Moins d’une semaine plus tard la vérité se précise – et ce grâce aux résultats du  travail (que l’on pourra finalement tenir pour remarquable d’indépendance) diligenté par le procureur de la République de Nice Jean-Michel Prêtre. Le « se faire bousculer » présidentiel siffle soudain étrangement aux oreilles.  « Après avoir affirmé, lundi, que Geneviève Legay  »n’a pas été touchée intentionnellement par quelqu’un, notamment par un agent de sécurité », la version a totalement changé ce vendredi 29 mars résume Libération (Mathilde Frénois).  Lors d’une conférence de presse, le procureur de la République de Nice a finalement affirmé que ses «blessures résultent de l’action d’un fonctionnaire de police» :

« Il y a eu beaucoup d’autres investigations qui ont consisté pour l’essentiel à de l’analyse d’images de la vidéosurveillance, de professionnels, de particuliers et d’un très grand nombre de témoignages». Une «étude par coloration et par pixels» qui a permis de mettre à mal «une illusion d’optique»«Nous avions jusqu’à présent des images qui montraient qu’il y avait une distance de plusieurs mètres au moment de sa chute entre madame Legay et le cordon de compagnie départementale d’interventionContrairement à ce qui pouvait être interprété des premières images, il y a eu un contact direct entre un membre des forces de l’ordre et madame Legay. [Le policier] a dû, comme nous tous, se rendre à l’évidence et constater qu’il avait directement touché du bras Madame Legay.» 

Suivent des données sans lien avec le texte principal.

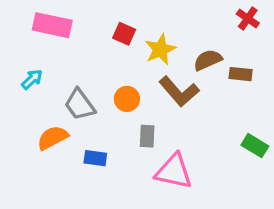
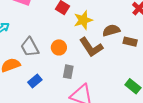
blue rectangle: (95, 158) -> (35, 81), turned -56

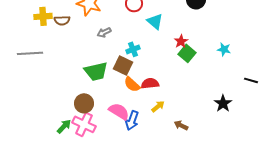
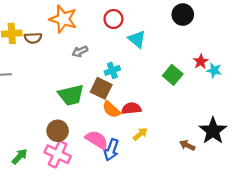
red star: (181, 41) -> (201, 61), moved
black star: (223, 103) -> (213, 131), size x1.4
brown arrow: (181, 125) -> (187, 145), moved
green arrow: (64, 126) -> (20, 156), moved

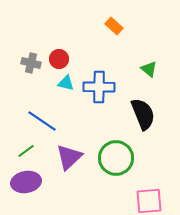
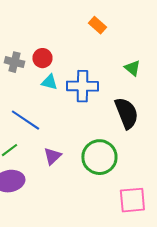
purple triangle: (69, 157) -> (52, 156), size x0.7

 Le procureur a donc saisi des juges d’instruction et a ouvert une information judiciaire pour des faits de «violences volontaires par personne dépositaire de l’autorité publique». Le policier risque jusqu’à sept  ans d’emprisonnement. Entendu à deux reprises l’agent pensait avoir bousculé un homme. «En réalité, c’est madame Legay qu’il a poussé, précise encore Jean-Michel Prêtre. Elle a fait un mouvement de virevolte. C’est elle qui est touchée la première par le mouvement du bras de ce fonctionnaire de police.»

Victime d’une fracture du crâne, Geneviève Legay est toujours hospitalisée à Nice.